David Levy and his fiancée Rose Camber1 |
David Levy, aged about 15, arrived a number of years after the Anglo-Boer War ended in 1902, the second of the three Gaddie brothers to settle in South Africa using the adopted Levy name. Three other brothers who had emigrated to the U.S.A. retained the Gaddie name.
He joined his older brother Isaac at the country trading store in the Brandfort Winburg area of the Orange Free State. Mastering the language of the Afrikaans speaking farmers, he was quickly absorbed by the locals as one of their own. In those days the Boers treated the Jewish traders with great respect, being "People of the Book."
In 1914 the newly established Union of South Africa under Prime Minister Louis Botha, a former Boer general, voted to participate in the first World War as allies of the British Empire. Their first campaign was the invasion of German South West Africa (now Namibia).
Many die-hard Boers, particularly of the Orange Free State still seething with anger against the British, formed a rebel force under General Christiaan de Wet, also a former leader of the Boers in the 1899-1902 war and attacked government forces. After a brief clash the rebels were surrounded and taken prisoner.
David Levy, probably without knowing what it was all about, was mobilised with his farmer friends and rode off on commando.

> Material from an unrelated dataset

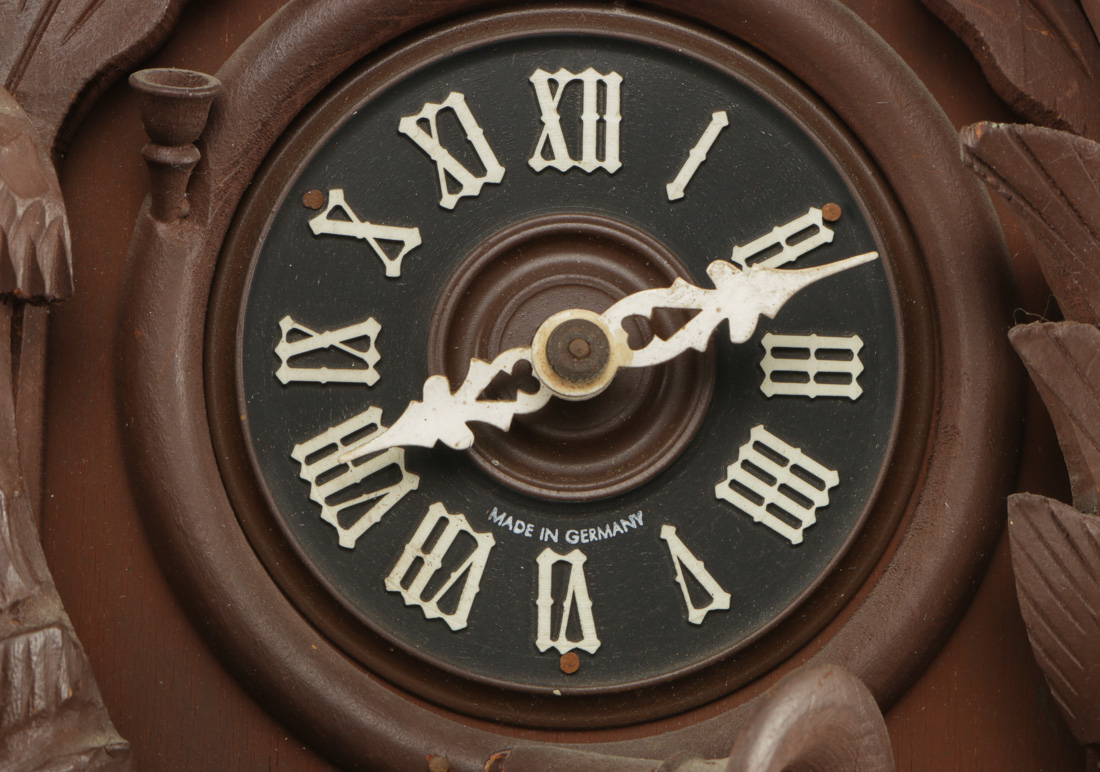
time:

In the engagement, his horse was shot under him and the fall seriously fractured his hip.
At the conclusion of World War I, the farmers of the district collected money to send him to Germany for specialised medical care. Unfortunately the treatment was not successful and the limp remained permanent.
Adapted from the story My Son the Doctor written in the early 1990's by his son, Dr. Norman Levy.

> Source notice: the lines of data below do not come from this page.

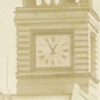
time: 12:55
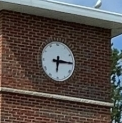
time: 6:15
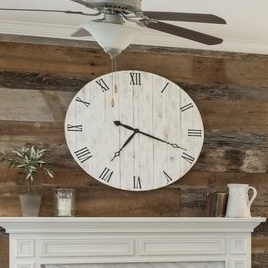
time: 7:18
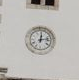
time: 12:13
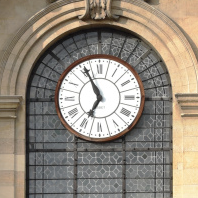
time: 6:55
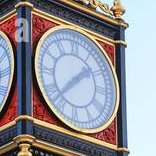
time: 1:37
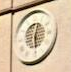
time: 12:29
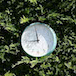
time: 8:58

1Joe Woolf's contention is that this picture was taken in Shatt for the following reasons:
Dr. Norman Levy's story states that his father went to Germany for treatment which was unsuccessful. That was after World War I, presumably around 1919 or 1920. Joe estimates that David Levy was born in the early 1890's, which would make him in the late 20's in 1920.
According to the passenger list in 1926 when his fiancée Rose Camber arrived in South Africa, she was age 25, hence born 1901, making her age 19 in 1920. Joe contends that while David Levy was in Germany he used a South African British Passport, got to Shatt, and they had this picture taken together. He could be a young looking late 20's in this picture and she a 19 year old.
However, their son, Dr. Norman Levy, or his sister, emphatically stated that their father never got to Shatt during his German medical trip. So perhaps it was taken in 1926 when Rose Camber arrived in South Africa, when she was 25 and he was around 35. It would be impossible for the picture to have been taken in Shatt before he left about 1906 to 1908, when she was only 6 or 7 years of age.
Joe Woolf concludes that he considered David Levy an uncle, even though he was actually an uncle by marriage to his Katz cousins. David Levy died after Joe had left South Africa for Israel in January 1969. Joe knew of David Levy's bad hip all his years in South Africa, but only now in preparing this article for this website did he finally find out why he limped.